# COSI today around 2:00p



## RiverRat (Apr 5, 2004)

Im going to head down to COSI to chum a spot or two and also wet a line if anyone is interested in joining.

Also for Jan. 1st i'll be heading there around 10am'ish..going to be windy, but a lot warmer than normal for Jan.

Scott


----------



## crappielooker (Apr 5, 2004)

just got back from there.. they set up tents there for the bash tonight.. hopefully they will be out of there by tomorrow AM..or we may have to hit the spot across the river...thats if all the ice got washed downstream.. lots of ice berg there across from COSI..


----------



## RiverRat (Apr 5, 2004)

Well guys, i just wasted a bunch of time getting gear ready, chum prepared, ect.
The Scioto downtown looks like crap and with all the ice melting its causing a major flow of ice bergs all in that area.Plus the CFD side is really bad.
PLUS COSI has some kind of "function" going on for NEW YEARS tonight and they have the entrance we normally pull into BLOCKED..so count out this area for any attempt at fishing today, saturday??........They river looks like its flowing FAST too, not sure if we could fish open water if we could keep a bait on bottom????????.
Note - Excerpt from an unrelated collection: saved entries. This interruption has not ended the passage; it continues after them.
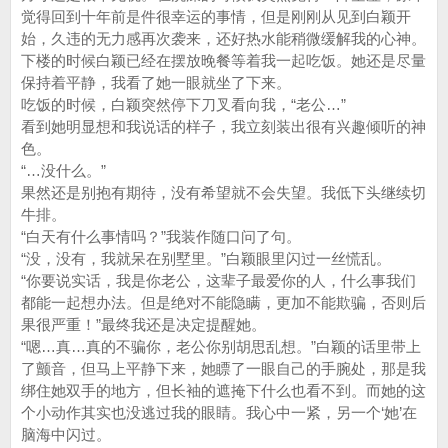
觉得回到十年前是件很幸运的事情，但是刚刚从见到白颖开
始，久违的无力感再次袭来，还好热水能稍微缓解我的心神。
下楼的时候白颖已经在摆放晚餐等着我一起吃饭。她还是尽量
保持着平静，我看了她一眼就坐了下来。
吃饭的时候，白颖突然停下刀叉看向我，“老公…”
看到她明显想和我说话的样子，我立刻装出很有兴趣倾听的神
色。
“…没什么。”
果然还是别抱有期待，没有希望就不会失望。我低下头继续切
牛排。
“白天有什么事情吗？”我装作随口问了句。
“没，没有，我就呆在别墅里。”白颖眼里闪过一丝慌乱。
“你要说实话，我是你老公，这辈子最爱你的人，什么事我们
都能一起想办法。但是绝对不能隐瞒，更加不能欺骗，否则后
果很严重！”最终我还是决定提醒她。
“嗯…真…真的不骗你，老公你别胡思乱想。”白颖的话里带上
了颤音，但马上平静下来，她瞟了一眼自己的手腕处，那是我
绑住她双手的地方，但长袖的遮掩下什么也看不到。而她的这
个小动作其实也没逃过我的眼睛。我心中一紧，另一个‘她’在
脑海中闪过。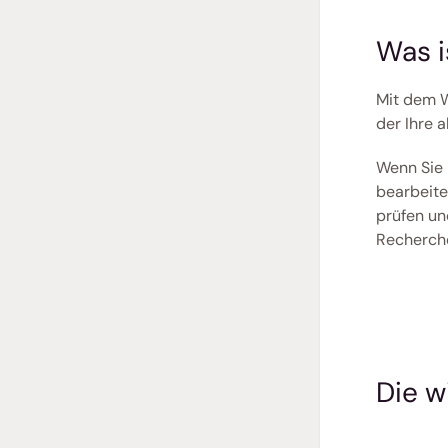
Was i
Mit dem W
der Ihre 
Wenn Sie 
bearbeite
prüfen un
Recherch
Die w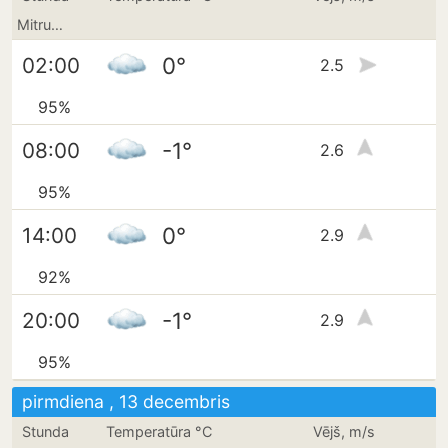
Mitrums
0°
02:00
2.5
95%
-1°
08:00
2.6
95%
0°
14:00
2.9
92%
-1°
20:00
2.9
95%
pirmdiena , 13 decembris
Stunda
Temperatūra °C
Vējš, m/s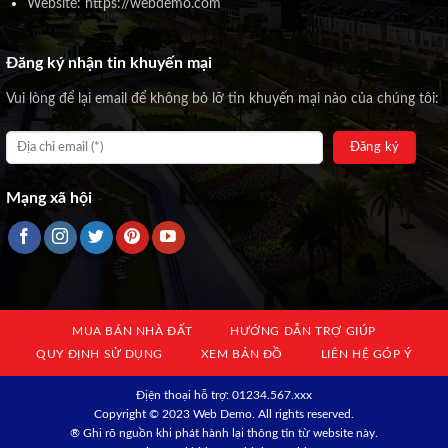
Website: https://webdemo.com
Đăng ký nhận tin khuyến mại
Vui lòng để lại email để không bỏ lỡ tin khuyến mại nào của chúng tôi:
Mạng xã hội
MUA BÁN NHÀ ĐẤT
HƯỚNG DẪN TRỢ GIÚP
QUY ĐỊNH SỬ DỤNG
XEM BẢN ĐỒ
LIÊN HỆ GÓP Ý
Địện thoại hỗ trợ: 01234.567.xxx
Copyright © 2023 Web Demo. All rights reserved.
® Ghi rõ nguồn khi phát hành lại thông tin từ website này.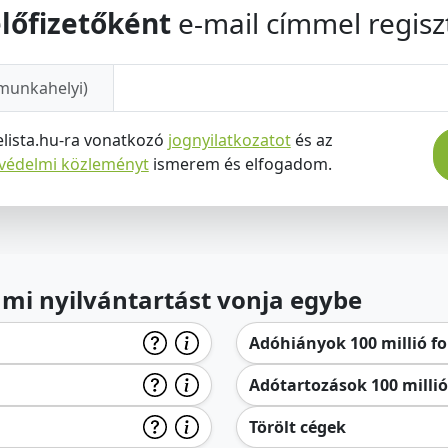
lőfizetőként
e-mail címmel regiszt
munkahelyi)
elista.hu-ra vonatkozó
jognyilatkozatot
és az
tvédelmi közleményt
ismerem és elfogadom.
lami nyilvántartást vonja egybe
Adóhiányok 100 millió for
Adótartozások 100 millió 
Törölt cégek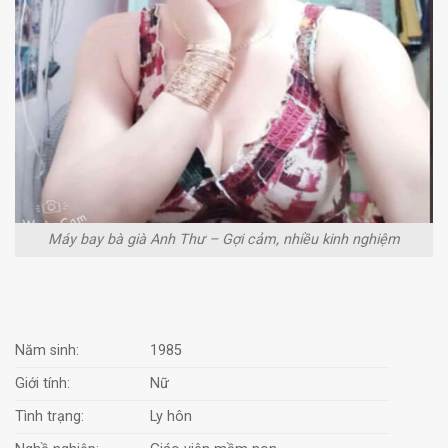
Máy bay bà già Anh Thư – Gợi cảm, nhiều kinh nghiệm
Năm sinh:
1985
Giới tính:
Nữ
Tình trạng:
Ly hôn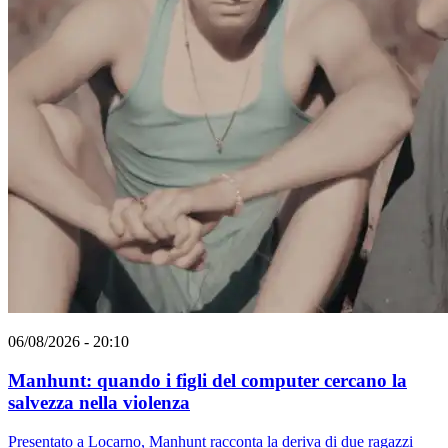
06/08/2026 - 20:10
Manhunt: quando i figli del computer cercano la
salvezza nella violenza
Presentato a Locarno, Manhunt racconta la deriva di due ragazzi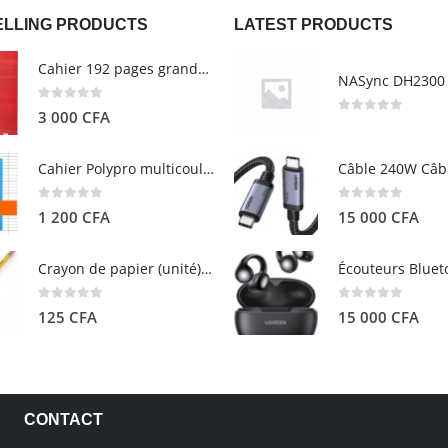
ELLING PRODUCTS
LATEST PRODUCTS
Cahier 192 pages grands carreaux - Grand format - Brochure dos toilé - 24x32 cm - Papier blanc 90 g - Couverture carte pelliculée couleur aléatoire - Clairefontaine
0
out of 5
3 000
CFA
0
out of 5
Cahier Polypro multicouleurs 17×22 96p Grands Carreaux Séyès 90g - CALLIGRAPHE
0
out of 5
0
out of 5
1 200
CFA
15 000
CFA
Crayon de papier (unité) - ARTEZA
0
out of 5
0
out of 5
125
CFA
15 000
CFA
CONTACT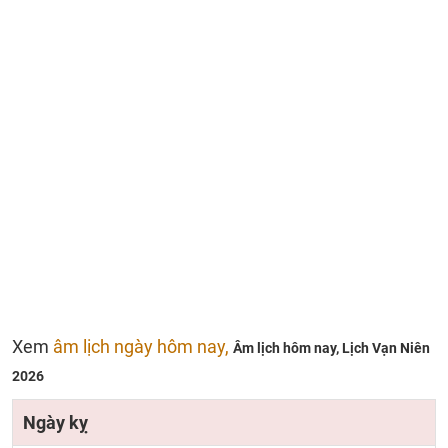
Xem
âm lịch ngày hôm nay,
Âm lịch hôm nay,
Lịch Vạn Niên
2026
Ngày kỵ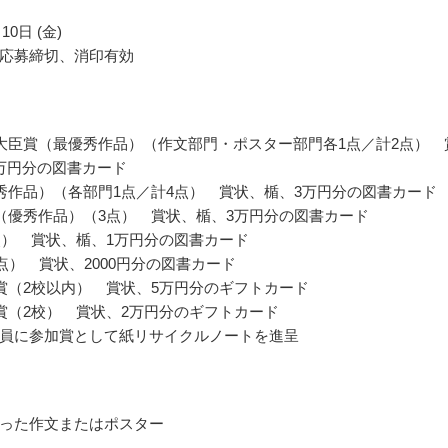
10日 (金)
応募締切、消印有効
大臣賞（最優秀作品）（作文部門・ポスター部門各1点／計2点） 
万円分の図書カード
秀作品）（各部門1点／計4点） 賞状、楯、3万円分の図書カード
（優秀作品）（3点） 賞状、楯、3万円分の図書カード
点） 賞状、楯、1万円分の図書カード
2点） 賞状、2000円分の図書カード
賞（2校以内） 賞状、5万円分のギフトカード
賞（2校） 賞状、2万円分のギフトカード
員に参加賞として紙リサイクルノートを進呈
った作文またはポスター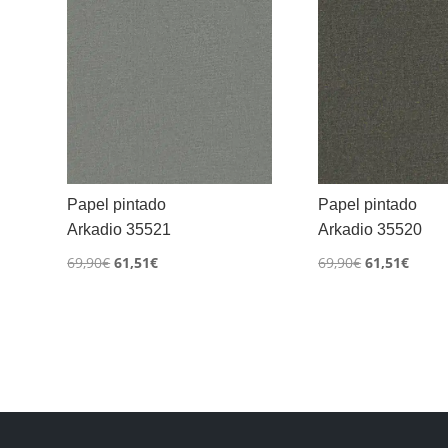
Papel pintado
Papel pintado
Arkadio 35521
Arkadio 35520
El
El
El
El
69,90
€
61,51
€
69,90
€
61,51
€
precio
precio
precio
preci
original
actual
original
actua
era:
es:
era:
es:
69,90€.
61,51€.
69,90€.
61,51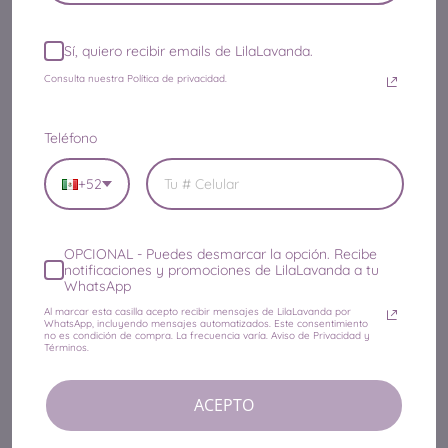
Política de Reembolso
Sí, quiero recibir emails de LilaLavanda.
AYUDA
Consulta nuestra Política de privacidad.
Contacto
Teléfono
¿Dónde está mi paquete?
+52
¿Te interesa ser Distribuidor?
Canjear Tarjetas de Regalo
¿Cómo usar Cupones?
OPCIONAL
- Puedes desmarcar la opción. Recibe
notificaciones y promociones de LilaLavanda a tu
Pagos y Envíos
WhatsApp
Al marcar esta casilla acepto recibir mensajes de LilaLavanda por
Preguntas Frecuentes
WhatsApp, incluyendo mensajes automatizados. Este consentimiento
no es condición de compra. La frecuencia varía. Aviso de Privacidad y
Términos.
ACEPTO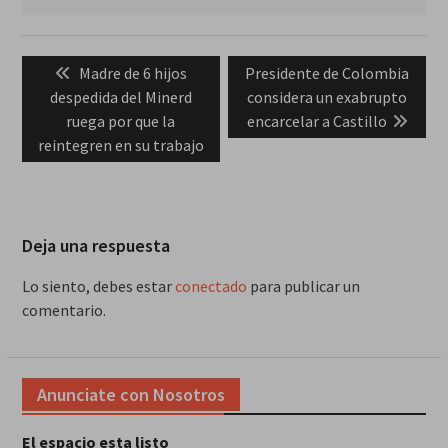
Navegación
Previous
Next
Madre de 6 hijos
Presidente de Colombia
de
post:
post:
despedida del Minerd
considera un exabrupto
entradas
ruega por que la
encarcelar a Castillo
reintegren en su trabajo
Deja una respuesta
Lo siento, debes estar
conectado
para publicar un
comentario.
Anunciate con Nosotros
El espacio esta listo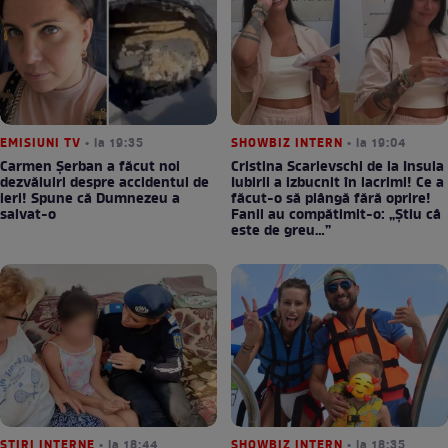
EMISIUNI TV
• la 19:35
SHOWBIZ INTERN
• la 19:04
Carmen Șerban a făcut noi
Cristina Scarlevschi de la Insula
dezvăluiri despre accidentul de
Iubirii a izbucnit în lacrimi! Ce a
ieri! Spune că Dumnezeu a
făcut-o să plângă fără oprire!
salvat-o
Fanii au compătimit-o: „Știu câ
este de greu…”
STIRI INTERNE
• la 18:44
SHOWBIZ INTERN
• la 18:35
Im going to check out a few other areas saturday to try to salvage what little time i have left of my x-mas break.
I dont think ive wet a line but maybe once my whole time off...geez us!

Well Happy New Year to all.

Scott


----------



## crappielooker (Apr 5, 2004)

i'm not counting it out just yet.. we could possibly be fishing there tomorrow morning..usually they pack up pretty fast..
besides, another spot downstream from cosi can be doable...


----------



## RiverRat (Apr 5, 2004)

AK, if you head over there sat. and we can pull down there and the water in that area is fishable.....give me a call and i'll head over for sure.

I also checked out CFD, Wittier(sp?) boat ramp and around Rich st. bridge..they were either ice up or had lots of flowing ice bergs.

Scott


----------



## crappielooker (Apr 5, 2004)

with the cosi being located on the inside bend of the river, the ice will be on the other side of the river.. i just hope that the roadblocks are gone.. 
i know i supposed to give rod from cincy a call as well. he may come up here since he told me that the waters around him are unfishable..


----------



## RiverRat (Apr 5, 2004)

Hey if the parking lot is open and we have some open water...IM GAME as it sure beats setting around the house!

Scott


----------



## crappielooker (Apr 5, 2004)

the area in front of cosi is wide open.. unless you cast all the way to the other side.. if i have to park a little out of the way to fish, i probably will..
anybody else wants me to call to give the updates??


----------



## flathunter (Apr 5, 2004)

No ice on the scioto down here that I can see, but the water is rising fast.....I have said it for the last three years, "please god give us a dry spring"


----------



## Miso_Ohio (Apr 6, 2004)

Just got back from the confluence and it looks bad, the water has come up quickly since this afternoon, totally unfishable. I have scouted unmoving water today and have yet to find any that is unfrozen enough to fish. I am giving up on this years FFF, I was looking foward to it too. Ak call me tomorrw morning and let me know how things look down at COSI.


----------



## HookLine&Sinker (Apr 5, 2004)

I've been tied up for the week-end so far but, I'll be checking out COSI tomorrow morning{Sun]. If everyone's going to another venue, let me know.


----------



## crappielooker (Apr 5, 2004)

bill..i wouldn't waste my time there if i were you..it just doesn't look good..


----------



## RiverRat (Apr 5, 2004)

Bill i was there today checking things out and i agree with Ak.
If you are wanting to go and fish anyway, the only place i saw to fish is CFD out on the BLUE buildings dock and fish towards the boat and the big rock point(only slack water in that whole area).Fishing from the "tables" is out because they have long yellow barriers in the water to keep big chunks of floating debris from getting around the boat.....plus the flow right in front of the normal spot is FAST.
As Ak told me this area is silted in a lot and shallow, i didnt wet a line...BUT if the rivers moving as fast as it has been, that will be the ONLY slack water around and i'd bet ya money that they'd be holding in that area to avoid the fast flow. Now weather or not your rigs will sink down into that nasty silt is another question??

Good luck if you go and fish, sure looks like getting that first carp of 2005 with this kind of water conditions will be tough for everyone!!

Scott


----------



## RiverRat (Apr 5, 2004)

Well if any of you are wondering if you can catch carp in very cold water thats mostly iced over..go check out the results of the CAG's FFF event...those guys from Mass. kicked much butt and if you look at the pics. of there swim its a one rod a pcs. in a small open areas of ice...geez! I think they said 36degree water temps...just goes to show ya....if the carp are there, they will feed!

Scott


----------



## HookLine&Sinker (Apr 5, 2004)

Scott, I know what you mean. Its tough to have time off and not be able to sit out by the water for a while. Is this what they call,"the curse of the working man?"


----------